Would a bunch of hippies make it through the border?

The Monkey Wrench Gang :)

Edited by lilorphanbilly on 09/24/2009 21:53:32 MDT.

Dave .
(Ramapo) - F - M
Bivy opinion on 09/25/2009 08:16:09 MDT Print View

Ryan, I've got a gear-related question for you if you have a minute.

I'm thinking of becoming a bivy user. In particular, I plan on using a bivy on bald peaks above treeline. Now that you've been using a bivy for some time, can you comment on the durability of the all eVENT bivy bag? (I think that's the one you're using...)

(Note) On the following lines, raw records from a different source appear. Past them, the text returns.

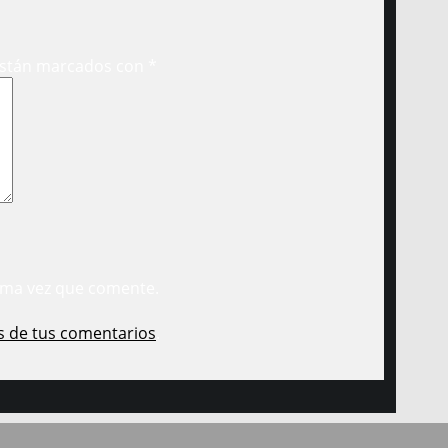
están marcados con
*
ima vez que comente.
s de tus comentarios
.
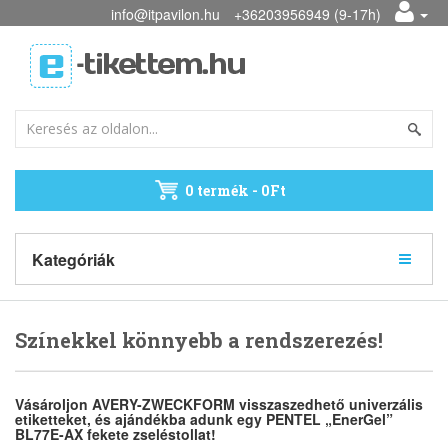
info@itpavilon.hu
+36203956949 (9-17h)
0 termék - 0Ft
Kategóriák
Színekkel könnyebb a rendszerezés!
Vásároljon AVERY-ZWECKFORM visszaszedhető univerzális
etiketteket, és ajándékba adunk egy PENTEL „EnerGel”
BL77E-AX fekete zseléstollat!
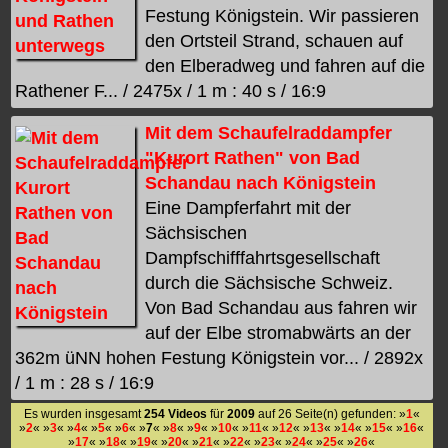
Festung Königstein. Wir passieren
den Ortsteil Strand, schauen auf
den Elberadweg und fahren auf die
Rathener F... / 2475x / 1 m : 40 s / 16:9
Mit dem Schaufelraddampfer
"Kurort Rathen" von Bad
Schandau nach Königstein
Eine Dampferfahrt mit der
Sächsischen
Dampfschifffahrtsgesellschaft
durch die Sächsische Schweiz.
Von Bad Schandau aus fahren wir
auf der Elbe stromabwärts an der
362m üNN hohen Festung Königstein vor... / 2892x
/ 1 m : 28 s / 16:9
Es wurden insgesamt
254 Videos
für
2009
auf 26 Seite(n) gefunden: »
1
«
»
2
« »
3
« »
4
« »
5
« »
6
« »
7
« »
8
« »
9
« »
10
« »
11
« »
12
« »
13
« »
14
« »
15
« »
16
«
»
17
« »
18
« »
19
« »
20
« »
21
« »
22
« »
23
« »
24
« »
25
« »
26
«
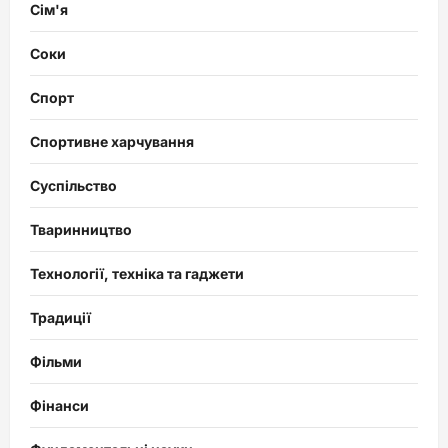
Сім'я
Соки
Спорт
Спортивне харчування
Суспільство
Тваринництво
Технології, техніка та гаджети
Традиції
Фільми
Фінанси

Does the bottom abrade easily? Do you use a ground sheet to protect it?

I'm trying to decide wheter to get one that is all eVENT or one with an eVENT top and more durable cordura bottom.

Thanks. And great photos, by the way. Looks like an amazing area.

Chris W
(simplespirit) - MLife

Locale: WNC
Re: Bivy opinion on 09/25/2009 08:51:08 MDT Print View

Ryan has a customized version of the microbivy. That's the one with the more durable bottom. Ryan's has a spinnaker bottom though.

Dana Sherry
(dsherry) - M

Locale: Mi Upper Peninsula
trip on 09/27/2009 07:34:01 MDT Print View

sweet trip, and thanks for sharing your passion for the Bob. I'll add it to my list of destinations.
Dana

Jon Loevner
(JLoevner) - F
Spotted Bear River on 11/19/2009 15:15:50 MST Print View

Anyone packrafted down the Spotted Bear?